Jusqu'à présent, les auteurs dramatiques ont eu en vue les plaisirs du public ; maintenant, voilà une nouvelle route qu'on vient de leur tracer : Dieu veuille qu'ils ne la suivent pas ! Nous ne concevons rien à cette manie de composer une comédie pour faire briller le talent de tels ou tels acteurs, qui sont justement en possession de plaire. Le citoyen Brunet et la citoyenne Caroline méritent certainement, chaque jour, de plus en plus, les suffrages universels ; mais si ces deux estimables artistes veulent l'avouer franchement, nous sommes certains qu'ils ont hautement blâmé l'imprudent auteur, qui a osé, pour attirer le public, étayer son ouvrage de leurs deux noms chéris, tandis que le mérite seul de la pièce devait en assurer le succès. Quoiqu'il en soit, l'analyse de cet opéra est, pour nous, une dette dont nous nous acquitterons avec plaisir,

Dumont, poëte lyrique, veut marier sa fille à Brunet, son parent, qu'il n'a jamais vu. Caroline, qui aime Derval, se réfugie, à Paris, chez une tante, et là elle s'amuse à composer de la musique. Dumont arrive bientôt lui-même à Paris et occupe une chambre précisément au-dessus de celle qu'habite Brunet. Quelques chansons qu'il compose, sont copiées par ce dernier, qui les envoie, comme de lui, à Caroline, pour les mettre en musique. Une simple cloison le sépare de cette aimable personne. Le hasard conduit Dumont chez le graveur de la musique ; il reconnaît les paroles de ses couplets; et comme ils sont signés par Brunet, il vient trouver notre plagiaire, contre lequel il s'emporte. Brunet le conduit-chez Caroline. Reconnaissance générale. Notre poëte de contrebande est éconduit, et Derval, qui a suivi son amante à Paris, épouse Caroline.

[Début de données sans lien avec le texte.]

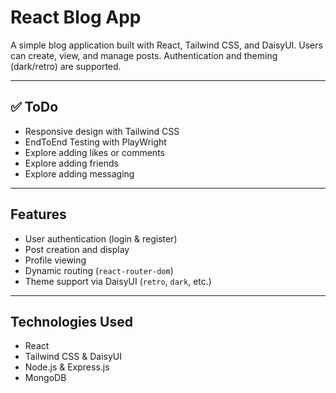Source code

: # React Blog App

A simple blog application built with React, Tailwind CSS, and DaisyUI. Users can create, view, and manage posts. Authentication and theming (dark/retro) are supported.

---

## ✅ ToDo
- Responsive design with Tailwind CSS
- EndToEnd Testing with PlayWright
- Explore adding likes or comments
- Explore adding friends
- Explore adding messaging

---

## Features

- User authentication (login & register)
- Post creation and display
- Profile viewing
- Dynamic routing (`react-router-dom`)
- Theme support via DaisyUI (`retro`, `dark`, etc.)

---

## Technologies Used

- React
- Tailwind CSS & DaisyUI
- Node.js & Express.js
- MongoDB 
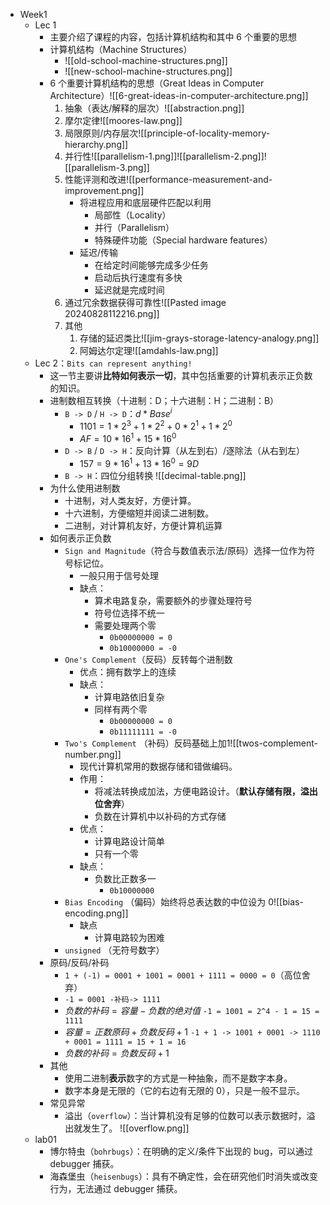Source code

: - Week1
	- Lec 1
		- 主要介绍了课程的内容，包括计算机结构和其中 6 个重要的思想
		- 计算机结构（Machine Structures）
			- ![[old-school-machine-structures.png]]
			- ![[new-school-machine-structures.png]]
		- 6 个重要计算机结构的思想（Great Ideas in Computer Architecture）![[6-great-ideas-in-computer-architecture.png]]
			1. 抽象（表达/解释的层次）![[abstraction.png]]
			2. 摩尔定律![[moores-law.png]]
			3. 局限原则/内存层次![[principle-of-locality-memory-hierarchy.png]]
			4. 并行性![[parallelism-1.png]]![[parallelism-2.png]]![[parallelism-3.png]]
			5. 性能评测和改进![[performance-measurement-and-improvement.png]]
				- 将进程应用和底层硬件匹配以利用
					- 局部性（Locality）
					- 并行（Parallelism）
					- 特殊硬件功能（Special hardware features）
				- 延迟/传输
					- 在给定时间能够完成多少任务
					- 启动后执行速度有多快
					- 延迟就是完成时间
			6. 通过冗余数据获得可靠性![[Pasted image 20240828112216.png]]
			2. 其他
				1. 存储的延迟类比![[jim-grays-storage-latency-analogy.png]]
				2. 阿姆达尔定理![[amdahls-law.png]]
	- Lec 2：`Bits can represent anything!`
		- 这一节主要讲**比特如何表示一切**，其中包括重要的计算机表示正负数的知识。
		- 进制数相互转换（十进制：D；十六进制：H；二进制：B）
			- `B -> D` / `H -> D`：$d*Base^i$
				- $1101=1*2^3+1*2^2+0*2^1+1*2^0$
				- $AF=10*16^1+15*16^0$
			- `D -> B` / `D -> H`：反向计算（从左到右）/逐除法（从右到左）
				- $157 = 9 * 16^1 + 13 * 16^0 = 9D$
			- `B -> H`：四位分组转换
			  ![[decimal-table.png]]
		- 为什么使用进制数
			- 十进制，对人类友好，方便计算。
			- 十六进制，方便缩短并阅读二进制数。
			- 二进制，对计算机友好，方便计算机运算
		- 如何表示正负数
			- `Sign and Magnitude`（符合与数值表示法/原码）选择一位作为符号标记位。
				- 一般只用于信号处理
				- 缺点：
					- 算术电路复杂，需要额外的步骤处理符号
					- 符号位选择不统一
					- 需要处理两个零
						- `0b00000000 = 0`
						- `0b10000000 = -0`
			- `One's Complement`（反码）反转每个进制数
				- 优点：拥有数学上的连续
				- 缺点：
					- 计算电路依旧复杂
					- 同样有两个零
						- `0b00000000 = 0`
						- `0b11111111 = -0`
			- `Two's Complement` （补码）反码基础上加1![[twos-complement-number.png]]
				- 现代计算机常用的数据存储和错做编码。
				- 作用：
					- 将减法转换成加法，方便电路设计。（**默认存储有限，溢出位舍弃**）
					- 负数在计算机中以补码的方式存储
				- 优点：
					- 计算电路设计简单
					- 只有一个零
				- 缺点：
					- 负数比正数多一
						- `0b10000000`
			- `Bias Encoding` （偏码）始终将总表达数的中位设为 0![[bias-encoding.png]]
				- 缺点
					- 计算电路较为困难
			- `unsigned` （无符号数字）
		- 原码/反码/补码
			- `1 + (-1) = 0001 + 1001 = 0001 + 1111 = 0000 = 0`（高位舍弃）
			- `-1 = 0001 -补码-> 1111 `
			- $负数的补码 = 容量 - 负数的绝对值$   `-1 = 1001 = 2^4 - 1 = 15 = 1111`
			- $容量 = 正数原码 + 负数反码 + 1$   `-1 + 1 -> 1001 + 0001 -> 1110 + 0001 = 1111 = 15 + 1 = 16`
			- $负数的补码 = 负数反码 + 1$
		- 其他
			- 使用二进制**表示**数字的方式是一种抽象，而不是数字本身。
			- 数字本身是无限的（它的右边有无限的 0），只是一般不显示。
		- 常见异常
			- 溢出（`overflow`）：当计算机没有足够的位数可以表示数据时，溢出就发生了。
			  ![[overflow.png]]
	- lab01
		- 博尔特虫（`bohrbugs`）：在明确的定义/条件下出现的 bug，可以通过 debugger 捕获。
		- 海森堡虫（`heisenbugs`）：具有不确定性，会在研究他们时消失或改变行为，无法通过 debugger 捕获。
	
	  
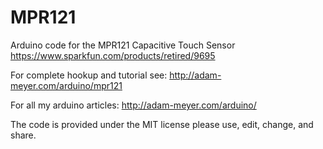# MPR121
Arduino code for the MPR121 Capacitive Touch Sensor https://www.sparkfun.com/products/retired/9695

For complete hookup and tutorial see: http://adam-meyer.com/arduino/mpr121

For all my arduino articles: http://adam-meyer.com/arduino/

The code is provided under the MIT license please use, edit, change, and share.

Le rôle de Caroline est très-bien fait ; et l'aimable cantatrice, qui le remplit, y ajoute un charme inexprimable. Que sa voix est fraîche ! que son chant a de goût, et combien son jeu est agréable ! Le rôle de Brunet est insignifiant et rempli d'inepties ; ce qui nous fait encore dire que, sans l'acteur, l'auteur n'aurait point travaillé à cette pièce. Le citoyen Brunet l'a seul soutenu par le naturel qu'il y a mis. On doit aussi des éloges au citoyen Claparède, dans le rôle de Dumont, et au citoyen Xavier, dans celui de Derval.

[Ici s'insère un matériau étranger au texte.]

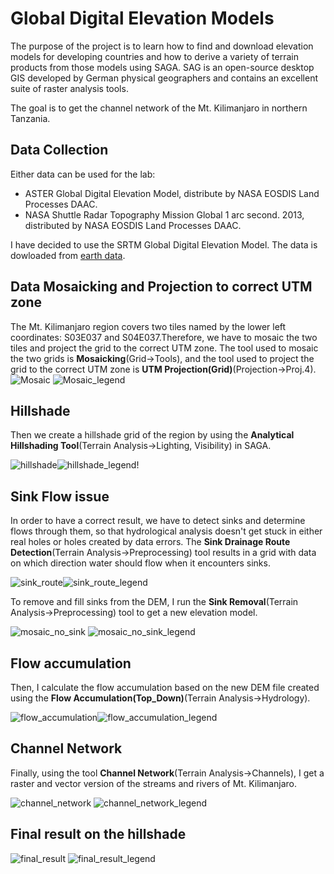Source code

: # Global Digital Elevation Models
The purpose of the project is to learn how to find and download elevation models for developing countries and how to derive a variety of
terrain products from those models using SAGA. SAG is an open-source desktop GIS developed by German physical geographers and contains an
excellent suite of raster analysis tools. 

The goal is to get the channel network of the Mt. Kilimanjaro in northern Tanzania.

## Data Collection
Either data can be used for the lab:
- ASTER Global Digital Elevation Model, distribute by NASA EOSDIS Land Processes DAAC.
- NASA Shuttle Radar Topography Mission Global 1 arc second. 2013, distributed by NASA EOSDIS Land Processes DAAC.

I have decided to use the SRTM Global Digital Elevation Model.
The data is dowloaded from [earth data](https://earthdata.nasa.gov/).

## Data Mosaicking and Projection to correct UTM zone
The Mt. Kilimanjaro region covers two tiles named by the lower left coordinates: S03E037 and S04E037.Therefore, we have to mosaic the two tiles and project the grid to the correct UTM zone. The tool used to mosaic the two grids is **Mosaicking**(Grid->Tools), and the tool used to project the grid to the correct UTM zone is **UTM Projection(Grid)**(Projection->Proj.4).
![Mosaic](https://user-images.githubusercontent.com/25497706/65726998-7aad6680-e084-11e9-8837-2cf7d928a587.png)
![Mosaic_legend](https://user-images.githubusercontent.com/25497706/65727000-7bde9380-e084-11e9-8e5e-82cd04ffecc7.png)

## Hillshade
Then we create a hillshade grid of the region by using the **Analytical Hillshading Tool**(Terrain Analysis->Lighting, Visibility) in SAGA.

![hillshade](https://user-images.githubusercontent.com/25497706/65726784-e17e5000-e083-11e9-8d36-1e3704e23a2f.png)![hillshade_legend](https://user-images.githubusercontent.com/25497706/65726783-e0e5b980-e083-11e9-8afb-1443710456cf.png)!

## Sink Flow issue
In order to have a correct result, we have to detect sinks and determine flows through them, so that hydrological analysis doesn't get stuck in either real holes or holes created by data errors. The **Sink Drainage Route Detection**(Terrain Analysis->Preprocessing) tool results in a grid with data on which direction water should flow when it encounters sinks. 

![sink_route](https://user-images.githubusercontent.com/25497706/65726839-0bd00d80-e084-11e9-9064-2d666c44dc5e.png)![sink_route_legend](https://user-images.githubusercontent.com/25497706/65726841-0d013a80-e084-11e9-83ab-4dc36b890c0b.png)

To remove and fill sinks from the DEM, I run the **Sink Removal**(Terrain Analysis->Preprocessing) tool to get a new elevation model. 

![mosaic_no_sink](https://user-images.githubusercontent.com/25497706/65726865-1b4f5680-e084-11e9-834b-ff18230dcb71.png)
![mosaic_no_sink_legend](https://user-images.githubusercontent.com/25497706/65726868-1c808380-e084-11e9-976b-3b6cb79abc10.png)

## Flow accumulation
Then, I calculate the flow accumulation based on the new DEM file created using the **Flow Accumulation(Top_Down)**(Terrain Analysis->Hydrology).


![flow_accumulation](https://user-images.githubusercontent.com/25497706/65726913-3b7f1580-e084-11e9-85a7-83157dd360f6.png)![flow_accumulation_legend](https://user-images.githubusercontent.com/25497706/65726915-3cb04280-e084-11e9-94e6-1a229b5d7970.png)

## Channel Network
Finally, using the tool **Channel Network**(Terrain Analysis->Channels), I get a raster and vector version of the streams and rivers of Mt. Kilimanjaro. 

![channel_network](https://user-images.githubusercontent.com/25497706/65726947-52be0300-e084-11e9-9333-d8b671beeb90.png)
![channel_network_legend](https://user-images.githubusercontent.com/25497706/65726948-53569980-e084-11e9-99bb-8a8c83283c8a.png)


## Final result on the hillshade
![final_result](https://user-images.githubusercontent.com/25497706/65726965-623d4c00-e084-11e9-9e29-8a0c403d6cf5.png)
![final_result_legend](https://user-images.githubusercontent.com/25497706/65726966-623d4c00-e084-11e9-9e0e-4cb96aa0be72.png)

Quant à la pièce , nous devons lui reprocher quelques invraisemblances. Nous demanderons à l'auteur comment il peut se faire que Brunet entende assez distinctement, pour copier, mots pour mots, les couplets que compose Dumont, dans une chambre au-dessus. On peut, il est vrai, et nous l'avons nous-mêmes éprouvé, retenir, çà et là, quelques paroles prononcées à haute voix au-dessus ou au-dessous de l'appartement que nous habitons ; mais un nombre de couplets consécutifs, c'est impossible ; dût-on même nous objecter le moyen de la cheminée ?

La musique est charmante et digne en tout de son auteur, le citoyen Mengozzi.

Dans la base César : titre complet : Brunet et Caroline, ou le Chansonnier impromptu. L'auteur est Ségur jeune (le vicomte Joseph-Alexanre de Ségur), la musique est de Bernardo Mengozzi. Représentations : 17 représentations, du 5 juillet 1799 au 5 octobre 1799.